ARTHUR BERNARD COLLINS

 

Adventurers/Immigrants

 

Dad’s roots might go back to a Norwegian sailor, Jens Nicolas Collin, a “Steuermann” on the ship Prinz Fridrich Wilhelm of Prussia who was born about 1761 in Bergen, Norway. He may have jumped ship in Ostfriesland (Lower Saxony, Germany). This would explain how the very un-German name, Collin, was introduced in that area. An adventuresome spirit could be a legacy to the Collins clan from that eighteenth century sailor. Speculations like this gave way to fact when, with the help of Zella Mirick (Ostfriesen Genealogical Society of America), we established the first positive roots of the Collin clan. With her help and the cross checking of my sister, Zoe, who checked other sources and Ancestry.com, we found my Dad’s grandfather, Englebart Collin, born in Norden, Germany in 1852. He married Trientje Harms (1859-1903) of Moordorf in the Lutheran Church at Victorbur around 1880.

 

Anna, Carl (back row)

Harm, Trientje's Mother, Anna, Trientje (front row)

 

By 1889 they had three children, Tena (1881), Carl (1886), and Harm (1889). Life was challenging in their native land, a flat terrain reclaimed from the North Sea bordered on the west by the Ems River. In the second half of the 19th century at least 35 people left Moordorf and 60 left Victorbur.
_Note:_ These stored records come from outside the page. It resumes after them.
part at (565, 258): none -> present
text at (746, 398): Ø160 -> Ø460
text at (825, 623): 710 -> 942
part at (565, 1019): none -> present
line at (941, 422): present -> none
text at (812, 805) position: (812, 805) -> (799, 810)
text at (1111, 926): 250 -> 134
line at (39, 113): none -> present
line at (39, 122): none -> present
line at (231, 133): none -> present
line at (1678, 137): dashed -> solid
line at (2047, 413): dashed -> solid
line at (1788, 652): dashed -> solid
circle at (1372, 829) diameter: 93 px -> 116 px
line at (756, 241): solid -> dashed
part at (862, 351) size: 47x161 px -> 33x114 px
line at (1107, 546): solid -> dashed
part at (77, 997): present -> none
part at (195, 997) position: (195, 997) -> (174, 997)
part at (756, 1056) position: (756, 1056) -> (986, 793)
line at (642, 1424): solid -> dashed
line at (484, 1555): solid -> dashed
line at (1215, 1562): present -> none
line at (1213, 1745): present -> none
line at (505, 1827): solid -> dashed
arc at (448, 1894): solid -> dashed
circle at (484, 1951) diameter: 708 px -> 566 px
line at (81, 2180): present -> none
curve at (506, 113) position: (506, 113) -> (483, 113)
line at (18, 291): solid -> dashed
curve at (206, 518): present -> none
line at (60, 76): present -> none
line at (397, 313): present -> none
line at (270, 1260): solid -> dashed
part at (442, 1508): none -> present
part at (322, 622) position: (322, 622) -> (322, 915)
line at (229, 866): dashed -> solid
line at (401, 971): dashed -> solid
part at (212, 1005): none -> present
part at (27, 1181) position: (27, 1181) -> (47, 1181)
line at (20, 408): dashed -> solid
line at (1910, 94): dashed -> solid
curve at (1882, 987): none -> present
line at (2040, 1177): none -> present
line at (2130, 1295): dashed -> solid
Most immigrated to Iowa or Illinois. 

 

Overcome by wide spread hunger and war, Englebart struggled to make a living as a workman in Lintel, Moordorf, and Uttum, but could barely provide for his family, so he agreed with Trientje to join the massive wave of immigrants to the United States. Conditions were so bad that in some German villages over half of the population departed. Englebart led the way arriving on the ship, Muenchen (maiden voyage 1/23/1889 with room for 1,763 3rd class passengers), from Bremen, Germany in Baltimore on August 6, 1889. Trientje followed with the children arriving on the ship, America, in Baltimore on October 16, 1889. The spirit of adventure had been replaced by a desire for survival, a stubborn spirit, and a willingness to take risks immigrating to a foreign country. Englebart had left his German family behind. Many would follow, but his brother Heinrich (1847-1872) had started his own family before Englebart immigrated. I would meet his descendants who carried on the Collin surname in Germany in 2022.

 

By 1891 the Collin family had arrived in northern Illinois in the small farming community of White Rock, Illinois. The area had first been settled in 1830. White Rock Township was established in 1849. The family may have journeyed by train since the Chicago Great Western Railroad established a depot in nearby Lindenwood in 1887. German immigrants were lured to this part of Illinois sometimes by free fare for a promise to work as tenant farmers. Sometimes they connected with fellow Ostfrieslanders who had emigrated from Germany previously. The History of Ogle County Illinois 1878 (p. 645) lists landowner Wilke Engelkes and his wife Catharine Manson (previous marriage name). Her maiden name was Harms, the same as Trientje. Wilke was born at Pilsum, Emden, Germany (not far from Moordorf) in 1836. With so much in common, they must have at least encountered Englebart and Trientje.

 

Ogle County land was wet, heavy black gumbo covered with deep rooted prairie grass. Accustomed to tough conditions in Ostfriesland, Englebart could surely tackle the challenges of plowing this land. He joined fellow immigrants working long hours in all weather conditions. Life for him and Trientje on this land was made even more difficult when tragedy struck as twins, Annir and Fred, died the year they were born followed by their sister, Margaretha, who also died the year of her birth (1892). Their last child, Ana, was born later in 1892, and outlived all of her siblings, living until 1968.

 

Englebart and Trientje continued to struggle along with others from Ostfriesland keeping their old customs, attending their Lutheran Church, and speaking broken English and Low German (so named for the low, flat terrain of their native land). But the rigors of tenant farming took their toll on Englebart who died in Benter, Illinois in 1895 at the age of 43.  Census records indicate that by 1900 the family was breaking apart as Tena moved to Grant township, Iowa, to work as a servant, and her brother Carl worked as a farm laborer in Ocheyedan, Iowa (east of Sioux Falls). Trientje took Harm and Ana west to Matlock, Iowa, where she died in 1903 at the age of 44. Her oldest daughter, Tena was only 22. Her brother, Carl, was 17. My Dad’s father, Harm, was 14. His youngest sister, Ana, was 10. Life on the prairie was brutal.